— WRITTEN TASK —
For every line in the records below that holds "APERTURE", make a copy.

=== Begin Enclosure ===

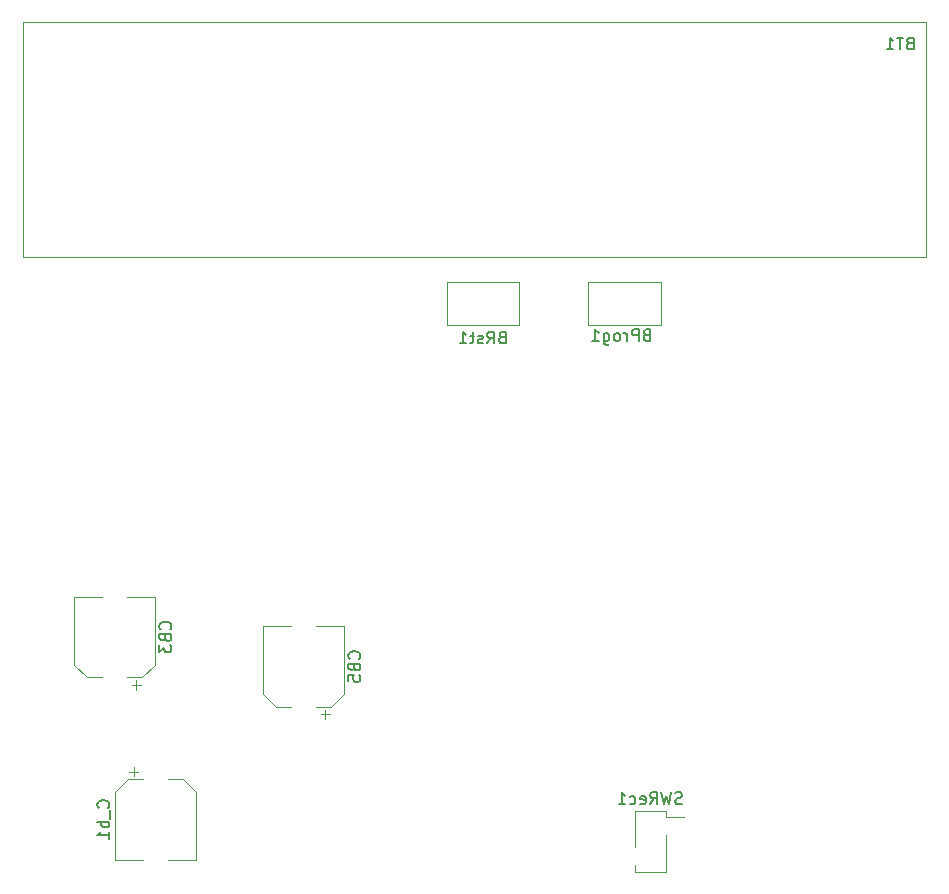
<source format=gbr>
%TF.GenerationSoftware,KiCad,Pcbnew,6.0.5-a6ca702e91~116~ubuntu20.04.1*%
%TF.CreationDate,2022-05-20T12:06:46-05:00*%
%TF.ProjectId,Easyrun,45617379-7275-46e2-9e6b-696361645f70,rev?*%
%TF.SameCoordinates,Original*%
%TF.FileFunction,Legend,Bot*%
%TF.FilePolarity,Positive*%
%FSLAX46Y46*%
G04 Gerber Fmt 4.6, Leading zero omitted, Abs format (unit mm)*
G04 Created by KiCad (PCBNEW 6.0.5-a6ca702e91~116~ubuntu20.04.1) date 2022-05-20 12:06:46*
%MOMM*%
%LPD*%
G01*
G04 APERTURE LIST*
%ADD10C,0.150000*%
%ADD11C,0.120000*%
G04 APERTURE END LIST*
D10*
%TO.C,BT1*%
X188991514Y-68832371D02*
X188848657Y-68879990D01*
X188801038Y-68927609D01*
X188753419Y-69022847D01*
X188753419Y-69165704D01*
X188801038Y-69260942D01*
X188848657Y-69308561D01*
X188943895Y-69356180D01*
X189324847Y-69356180D01*
X189324847Y-68356180D01*
X188991514Y-68356180D01*
X188896276Y-68403800D01*
X188848657Y-68451419D01*
X188801038Y-68546657D01*
X188801038Y-68641895D01*
X188848657Y-68737133D01*
X188896276Y-68784752D01*
X188991514Y-68832371D01*
X189324847Y-68832371D01*
X188467704Y-68356180D02*
X187896276Y-68356180D01*
X188181990Y-69356180D02*
X188181990Y-68356180D01*
X187039133Y-69356180D02*
X187610561Y-69356180D01*
X187324847Y-69356180D02*
X187324847Y-68356180D01*
X187420085Y-68499038D01*
X187515323Y-68594276D01*
X187610561Y-68641895D01*
%TO.C,CB5*%
X142385142Y-120943133D02*
X142432761Y-120895514D01*
X142480380Y-120752657D01*
X142480380Y-120657419D01*
X142432761Y-120514561D01*
X142337523Y-120419323D01*
X142242285Y-120371704D01*
X142051809Y-120324085D01*
X141908952Y-120324085D01*
X141718476Y-120371704D01*
X141623238Y-120419323D01*
X141528000Y-120514561D01*
X141480380Y-120657419D01*
X141480380Y-120752657D01*
X141528000Y-120895514D01*
X141575619Y-120943133D01*
X141956571Y-121705038D02*
X142004190Y-121847895D01*
X142051809Y-121895514D01*
X142147047Y-121943133D01*
X142289904Y-121943133D01*
X142385142Y-121895514D01*
X142432761Y-121847895D01*
X142480380Y-121752657D01*
X142480380Y-121371704D01*
X141480380Y-121371704D01*
X141480380Y-121705038D01*
X141528000Y-121800276D01*
X141575619Y-121847895D01*
X141670857Y-121895514D01*
X141766095Y-121895514D01*
X141861333Y-121847895D01*
X141908952Y-121800276D01*
X141956571Y-121705038D01*
X141956571Y-121371704D01*
X141480380Y-122847895D02*
X141480380Y-122371704D01*
X141956571Y-122324085D01*
X141908952Y-122371704D01*
X141861333Y-122466942D01*
X141861333Y-122705038D01*
X141908952Y-122800276D01*
X141956571Y-122847895D01*
X142051809Y-122895514D01*
X142289904Y-122895514D01*
X142385142Y-122847895D01*
X142432761Y-122800276D01*
X142480380Y-122705038D01*
X142480380Y-122466942D01*
X142432761Y-122371704D01*
X142385142Y-122324085D01*
%TO.C,C_b1*%
X121137542Y-133563800D02*
X121185161Y-133516180D01*
X121232780Y-133373323D01*
X121232780Y-133278085D01*
X121185161Y-133135228D01*
X121089923Y-133039990D01*
X120994685Y-132992371D01*
X120804209Y-132944752D01*
X120661352Y-132944752D01*
X120470876Y-132992371D01*
X120375638Y-133039990D01*
X120280400Y-133135228D01*
X120232780Y-133278085D01*
X120232780Y-133373323D01*
X120280400Y-133516180D01*
X120328019Y-133563800D01*
X121328019Y-133754276D02*
X121328019Y-134516180D01*
X121232780Y-134754276D02*
X120232780Y-134754276D01*
X120613733Y-134754276D02*
X120566114Y-134849514D01*
X120566114Y-135039990D01*
X120613733Y-135135228D01*
X120661352Y-135182847D01*
X120756590Y-135230466D01*
X121042304Y-135230466D01*
X121137542Y-135182847D01*
X121185161Y-135135228D01*
X121232780Y-135039990D01*
X121232780Y-134849514D01*
X121185161Y-134754276D01*
X121232780Y-136182847D02*
X121232780Y-135611419D01*
X121232780Y-135897133D02*
X120232780Y-135897133D01*
X120375638Y-135801895D01*
X120470876Y-135706657D01*
X120518495Y-135611419D01*
%TO.C,BRst1*%
X154462438Y-93728571D02*
X154319580Y-93776190D01*
X154271961Y-93823809D01*
X154224342Y-93919047D01*
X154224342Y-94061904D01*
X154271961Y-94157142D01*
X154319580Y-94204761D01*
X154414819Y-94252380D01*
X154795771Y-94252380D01*
X154795771Y-93252380D01*
X154462438Y-93252380D01*
X154367200Y-93300000D01*
X154319580Y-93347619D01*
X154271961Y-93442857D01*
X154271961Y-93538095D01*
X154319580Y-93633333D01*
X154367200Y-93680952D01*
X154462438Y-93728571D01*
X154795771Y-93728571D01*
X153224342Y-94252380D02*
X153557676Y-93776190D01*
X153795771Y-94252380D02*
X153795771Y-93252380D01*
X153414819Y-93252380D01*
X153319580Y-93300000D01*
X153271961Y-93347619D01*
X153224342Y-93442857D01*
X153224342Y-93585714D01*
X153271961Y-93680952D01*
X153319580Y-93728571D01*
X153414819Y-93776190D01*
X153795771Y-93776190D01*
X152843390Y-94204761D02*
X152748152Y-94252380D01*
X152557676Y-94252380D01*
X152462438Y-94204761D01*
X152414819Y-94109523D01*
X152414819Y-94061904D01*
X152462438Y-93966666D01*
X152557676Y-93919047D01*
X152700533Y-93919047D01*
X152795771Y-93871428D01*
X152843390Y-93776190D01*
X152843390Y-93728571D01*
X152795771Y-93633333D01*
X152700533Y-93585714D01*
X152557676Y-93585714D01*
X152462438Y-93633333D01*
X152129104Y-93585714D02*
X151748152Y-93585714D01*
X151986247Y-93252380D02*
X151986247Y-94109523D01*
X151938628Y-94204761D01*
X151843390Y-94252380D01*
X151748152Y-94252380D01*
X150891009Y-94252380D02*
X151462438Y-94252380D01*
X151176723Y-94252380D02*
X151176723Y-93252380D01*
X151271961Y-93395238D01*
X151367200Y-93490476D01*
X151462438Y-93538095D01*
%TO.C,BProg1*%
X166719047Y-93528571D02*
X166576190Y-93576190D01*
X166528571Y-93623809D01*
X166480952Y-93719047D01*
X166480952Y-93861904D01*
X166528571Y-93957142D01*
X166576190Y-94004761D01*
X166671428Y-94052380D01*
X167052380Y-94052380D01*
X167052380Y-93052380D01*
X166719047Y-93052380D01*
X166623809Y-93100000D01*
X166576190Y-93147619D01*
X166528571Y-93242857D01*
X166528571Y-93338095D01*
X166576190Y-93433333D01*
X166623809Y-93480952D01*
X166719047Y-93528571D01*
X167052380Y-93528571D01*
X166052380Y-94052380D02*
X166052380Y-93052380D01*
X165671428Y-93052380D01*
X165576190Y-93100000D01*
X165528571Y-93147619D01*
X165480952Y-93242857D01*
X165480952Y-93385714D01*
X165528571Y-93480952D01*
X165576190Y-93528571D01*
X165671428Y-93576190D01*
X166052380Y-93576190D01*
X165052380Y-94052380D02*
X165052380Y-93385714D01*
X165052380Y-93576190D02*
X165004761Y-93480952D01*
X164957142Y-93433333D01*
X164861904Y-93385714D01*
X164766666Y-93385714D01*
X164290476Y-94052380D02*
X164385714Y-94004761D01*
X164433333Y-93957142D01*
X164480952Y-93861904D01*
X164480952Y-93576190D01*
X164433333Y-93480952D01*
X164385714Y-93433333D01*
X164290476Y-93385714D01*
X164147619Y-93385714D01*
X164052380Y-93433333D01*
X164004761Y-93480952D01*
X163957142Y-93576190D01*
X163957142Y-93861904D01*
X164004761Y-93957142D01*
X164052380Y-94004761D01*
X164147619Y-94052380D01*
X164290476Y-94052380D01*
X163100000Y-93385714D02*
X163100000Y-94195238D01*
X163147619Y-94290476D01*
X163195238Y-94338095D01*
X163290476Y-94385714D01*
X163433333Y-94385714D01*
X163528571Y-94338095D01*
X163100000Y-94004761D02*
X163195238Y-94052380D01*
X163385714Y-94052380D01*
X163480952Y-94004761D01*
X163528571Y-93957142D01*
X163576190Y-93861904D01*
X163576190Y-93576190D01*
X163528571Y-93480952D01*
X163480952Y-93433333D01*
X163385714Y-93385714D01*
X163195238Y-93385714D01*
X163100000Y-93433333D01*
X162100000Y-94052380D02*
X162671428Y-94052380D01*
X162385714Y-94052380D02*
X162385714Y-93052380D01*
X162480952Y-93195238D01*
X162576190Y-93290476D01*
X162671428Y-93338095D01*
%TO.C,SWRec1*%
X169726476Y-133212761D02*
X169583619Y-133260380D01*
X169345523Y-133260380D01*
X169250285Y-133212761D01*
X169202666Y-133165142D01*
X169155047Y-133069904D01*
X169155047Y-132974666D01*
X169202666Y-132879428D01*
X169250285Y-132831809D01*
X169345523Y-132784190D01*
X169536000Y-132736571D01*
X169631238Y-132688952D01*
X169678857Y-132641333D01*
X169726476Y-132546095D01*
X169726476Y-132450857D01*
X169678857Y-132355619D01*
X169631238Y-132308000D01*
X169536000Y-132260380D01*
X169297904Y-132260380D01*
X169155047Y-132308000D01*
X168821714Y-132260380D02*
X168583619Y-133260380D01*
X168393142Y-132546095D01*
X168202666Y-133260380D01*
X167964571Y-132260380D01*
X167012190Y-133260380D02*
X167345523Y-132784190D01*
X167583619Y-133260380D02*
X167583619Y-132260380D01*
X167202666Y-132260380D01*
X167107428Y-132308000D01*
X167059809Y-132355619D01*
X167012190Y-132450857D01*
X167012190Y-132593714D01*
X167059809Y-132688952D01*
X167107428Y-132736571D01*
X167202666Y-132784190D01*
X167583619Y-132784190D01*
X166202666Y-133212761D02*
X166297904Y-133260380D01*
X166488380Y-133260380D01*
X166583619Y-133212761D01*
X166631238Y-133117523D01*
X166631238Y-132736571D01*
X166583619Y-132641333D01*
X166488380Y-132593714D01*
X166297904Y-132593714D01*
X166202666Y-132641333D01*
X166155047Y-132736571D01*
X166155047Y-132831809D01*
X166631238Y-132927047D01*
X165297904Y-133212761D02*
X165393142Y-133260380D01*
X165583619Y-133260380D01*
X165678857Y-133212761D01*
X165726476Y-133165142D01*
X165774095Y-133069904D01*
X165774095Y-132784190D01*
X165726476Y-132688952D01*
X165678857Y-132641333D01*
X165583619Y-132593714D01*
X165393142Y-132593714D01*
X165297904Y-132641333D01*
X164345523Y-133260380D02*
X164916952Y-133260380D01*
X164631238Y-133260380D02*
X164631238Y-132260380D01*
X164726476Y-132403238D01*
X164821714Y-132498476D01*
X164916952Y-132546095D01*
%TO.C,CB3*%
X126383142Y-118453933D02*
X126430761Y-118406314D01*
X126478380Y-118263457D01*
X126478380Y-118168219D01*
X126430761Y-118025361D01*
X126335523Y-117930123D01*
X126240285Y-117882504D01*
X126049809Y-117834885D01*
X125906952Y-117834885D01*
X125716476Y-117882504D01*
X125621238Y-117930123D01*
X125526000Y-118025361D01*
X125478380Y-118168219D01*
X125478380Y-118263457D01*
X125526000Y-118406314D01*
X125573619Y-118453933D01*
X125954571Y-119215838D02*
X126002190Y-119358695D01*
X126049809Y-119406314D01*
X126145047Y-119453933D01*
X126287904Y-119453933D01*
X126383142Y-119406314D01*
X126430761Y-119358695D01*
X126478380Y-119263457D01*
X126478380Y-118882504D01*
X125478380Y-118882504D01*
X125478380Y-119215838D01*
X125526000Y-119311076D01*
X125573619Y-119358695D01*
X125668857Y-119406314D01*
X125764095Y-119406314D01*
X125859333Y-119358695D01*
X125906952Y-119311076D01*
X125954571Y-119215838D01*
X125954571Y-118882504D01*
X125478380Y-119787266D02*
X125478380Y-120406314D01*
X125859333Y-120072980D01*
X125859333Y-120215838D01*
X125906952Y-120311076D01*
X125954571Y-120358695D01*
X126049809Y-120406314D01*
X126287904Y-120406314D01*
X126383142Y-120358695D01*
X126430761Y-120311076D01*
X126478380Y-120215838D01*
X126478380Y-119930123D01*
X126430761Y-119834885D01*
X126383142Y-119787266D01*
D11*
%TO.C,BT1*%
X190407800Y-67005200D02*
X113953800Y-67005200D01*
X113953800Y-67005200D02*
X113953800Y-86918800D01*
X113953800Y-86918800D02*
X190407800Y-86918800D01*
X190407800Y-86918800D02*
X190407800Y-67005200D01*
%TO.C,CB5*%
X134268000Y-118199800D02*
X136618000Y-118199800D01*
X140023563Y-125019800D02*
X138738000Y-125019800D01*
X139919250Y-125653550D02*
X139131750Y-125653550D01*
X139525500Y-126047300D02*
X139525500Y-125259800D01*
X135332437Y-125019800D02*
X134268000Y-123955363D01*
X134268000Y-123955363D02*
X134268000Y-118199800D01*
X135332437Y-125019800D02*
X136618000Y-125019800D01*
X141088000Y-118199800D02*
X138738000Y-118199800D01*
X140023563Y-125019800D02*
X141088000Y-123955363D01*
X141088000Y-123955363D02*
X141088000Y-118199800D01*
%TO.C,C_b1*%
X121720400Y-132218237D02*
X121720400Y-137973800D01*
X121720400Y-137973800D02*
X124070400Y-137973800D01*
X122889150Y-130520050D02*
X123676650Y-130520050D01*
X128540400Y-137973800D02*
X126190400Y-137973800D01*
X123282900Y-130126300D02*
X123282900Y-130913800D01*
X122784837Y-131153800D02*
X124070400Y-131153800D01*
X127475963Y-131153800D02*
X126190400Y-131153800D01*
X122784837Y-131153800D02*
X121720400Y-132218237D01*
X128540400Y-132218237D02*
X128540400Y-137973800D01*
X127475963Y-131153800D02*
X128540400Y-132218237D01*
%TO.C,BRst1*%
X149807200Y-89025800D02*
X149807200Y-92725800D01*
X149807200Y-92725800D02*
X155927200Y-92725800D01*
X155927200Y-89025800D02*
X149807200Y-89025800D01*
X155927200Y-92725800D02*
X155927200Y-89025800D01*
%TO.C,BProg1*%
X167916000Y-89025800D02*
X161796000Y-89025800D01*
X161796000Y-89025800D02*
X161796000Y-92725800D01*
X161796000Y-92725800D02*
X167916000Y-92725800D01*
X167916000Y-92725800D02*
X167916000Y-89025800D01*
%TO.C,SWRec1*%
X165706000Y-133808000D02*
X165706000Y-136918000D01*
X168366000Y-139008000D02*
X165706000Y-139008000D01*
X168366000Y-133808000D02*
X168366000Y-134378000D01*
X168366000Y-134378000D02*
X169886000Y-134378000D01*
X168366000Y-133808000D02*
X165706000Y-133808000D01*
X168366000Y-135898000D02*
X168366000Y-139008000D01*
X165706000Y-138438000D02*
X165706000Y-139008000D01*
%TO.C,CB3*%
X124021563Y-122530600D02*
X122736000Y-122530600D01*
X123523500Y-123558100D02*
X123523500Y-122770600D01*
X119330437Y-122530600D02*
X120616000Y-122530600D01*
X119330437Y-122530600D02*
X118266000Y-121466163D01*
X118266000Y-115710600D02*
X120616000Y-115710600D01*
X118266000Y-121466163D02*
X118266000Y-115710600D01*
X125086000Y-115710600D02*
X122736000Y-115710600D01*
X124021563Y-122530600D02*
X125086000Y-121466163D01*
X125086000Y-121466163D02*
X125086000Y-115710600D01*
X123917250Y-123164350D02*
X123129750Y-123164350D01*
%TD*%
M02*

</source>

=== End Enclosure ===

— ANSWER TO THIS PROBLEM —
G04 APERTURE LIST*
G04 APERTURE END LIST*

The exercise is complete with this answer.